Johns Hopkins Gazette: December 11, 1995

Search Goes On For JHU President

     Former provost John Lombardi's decision to drop out of the
running will slow, but not cripple, the search for a new
president of the university, the chairman of the board of
trustees said.

     Morris W. Offit said his 19-member search committee will now
take a new look at the more than 300 prospective candidates on
its list, and at additional names being suggested by faculty,
staff and friends of the university.

     The committee will craft a new short list of candidates to
bring to campus for interviews with trustees, administrators,
faculty and students, he said.     

     Lombardi is the only candidate so far to have undergone such
a round of interviews.

     "We have a lot of names, and we're in the process now of
looking at them," Offit said. "There are some very, very good
people on that list."

     Days after Lombardi's announcement last week that he would
withdraw from the Hopkins search and remain as president of the
University of Florida, Offit was back on the road talking with
contacts about potential Hopkins presidents. A search committee
meeting is set for Dec. 11.

     All nominations are still welcome, and may be sent to Offit
through the Board of Trustees Office, 240 Garland Hall, Homewood.

     Offit said it is now unlikely that the trustees will elect a
new president by sometime in January, as he had hoped. 

     "But we have in Dan Nathans an excellent interim president,"
Offit said. "There is no need to rush this. The idea is not to do
it fast, but to do it right."

     Offit, who also led the search that brought William C.
Richardson to Hopkins as president in 1990, said it is not at all
unusual to come close to agreement with a candidate, only to have
one side or the other back away for reasons that have nothing to
do with the attractiveness of the job or the candidate.

     "That happens frequently," Offit said. "The only difference
this time is the enormous publicity the story received, largely
because the University of Florida is a state institution and
Florida has such a broad open public records law."
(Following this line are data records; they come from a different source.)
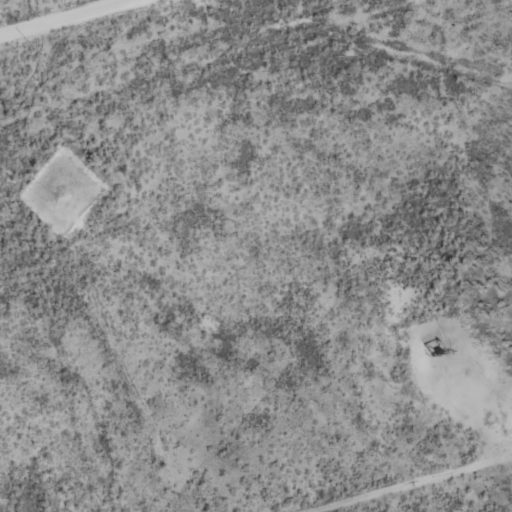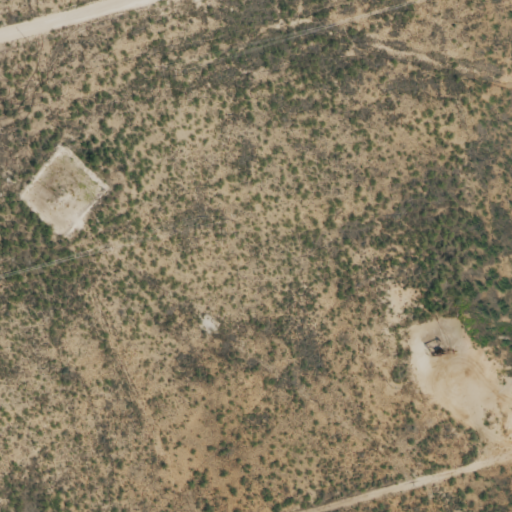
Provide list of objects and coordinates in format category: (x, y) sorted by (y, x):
road: (100, 27)
road: (474, 501)
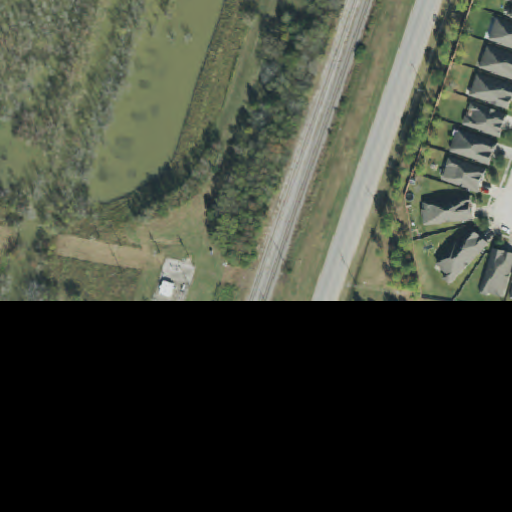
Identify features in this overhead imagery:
building: (510, 9)
building: (502, 33)
building: (497, 63)
building: (492, 92)
building: (485, 120)
building: (474, 148)
building: (464, 175)
building: (447, 211)
building: (462, 255)
railway: (268, 256)
railway: (278, 256)
road: (338, 256)
building: (497, 274)
building: (511, 298)
building: (476, 369)
building: (431, 372)
building: (504, 375)
building: (395, 397)
road: (476, 421)
building: (376, 434)
road: (417, 464)
building: (363, 467)
building: (462, 467)
building: (498, 471)
building: (350, 498)
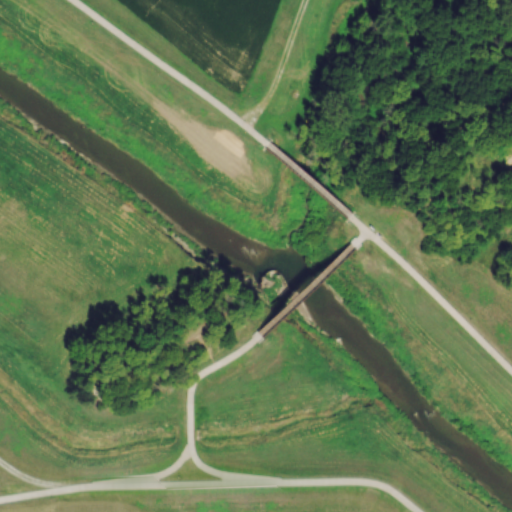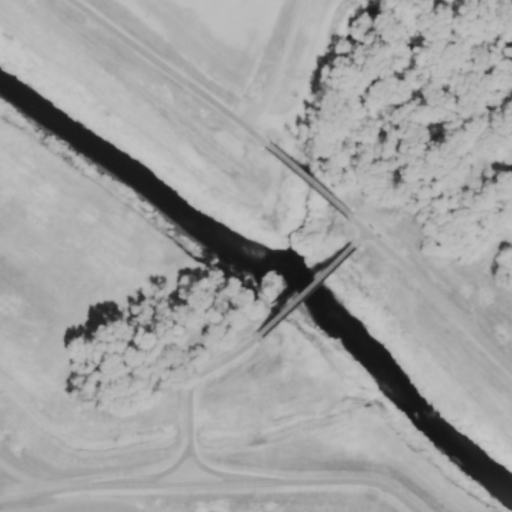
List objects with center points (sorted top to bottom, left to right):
road: (282, 66)
road: (174, 70)
road: (311, 181)
river: (142, 183)
road: (439, 192)
road: (360, 224)
road: (358, 239)
road: (303, 291)
road: (440, 300)
road: (197, 376)
river: (396, 389)
road: (232, 476)
road: (139, 480)
road: (35, 482)
road: (355, 483)
road: (181, 487)
road: (38, 494)
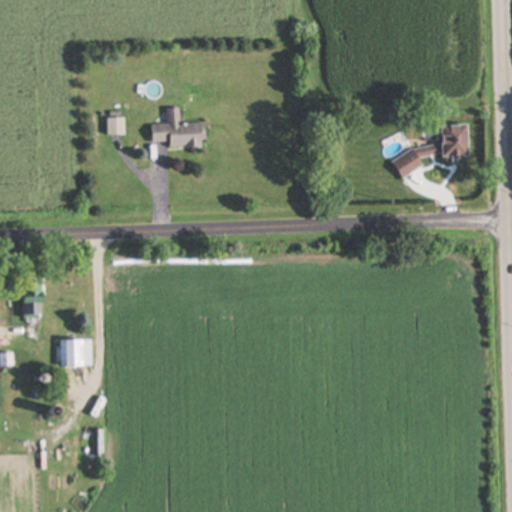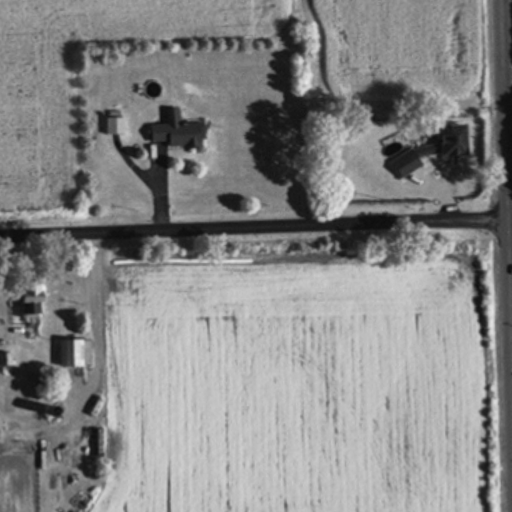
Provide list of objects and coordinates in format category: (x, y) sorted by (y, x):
road: (511, 123)
building: (121, 126)
building: (185, 132)
building: (462, 139)
road: (511, 207)
road: (255, 227)
building: (38, 305)
road: (99, 336)
building: (80, 353)
building: (25, 375)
     Lombardi's candidacy for the Hopkins post leaked out in
Florida in the midst of a debate there with the Board of Regents
over governance of the state university system. Gov. Lawton
Chiles and other prominent Floridians, including the regents,
campaigned to persuade Lombardi to remain. He announced Dec. 4 he
had decided to stay in Gainesville and "complete what we all have
begun together here." In the same written statement, he praised
what he called Hopkins' "unique place in higher education and ...
extraordinary quality.

     "The opportunities at Johns Hopkins and the generosity of my
friends there made it almost impossible to resist," he said.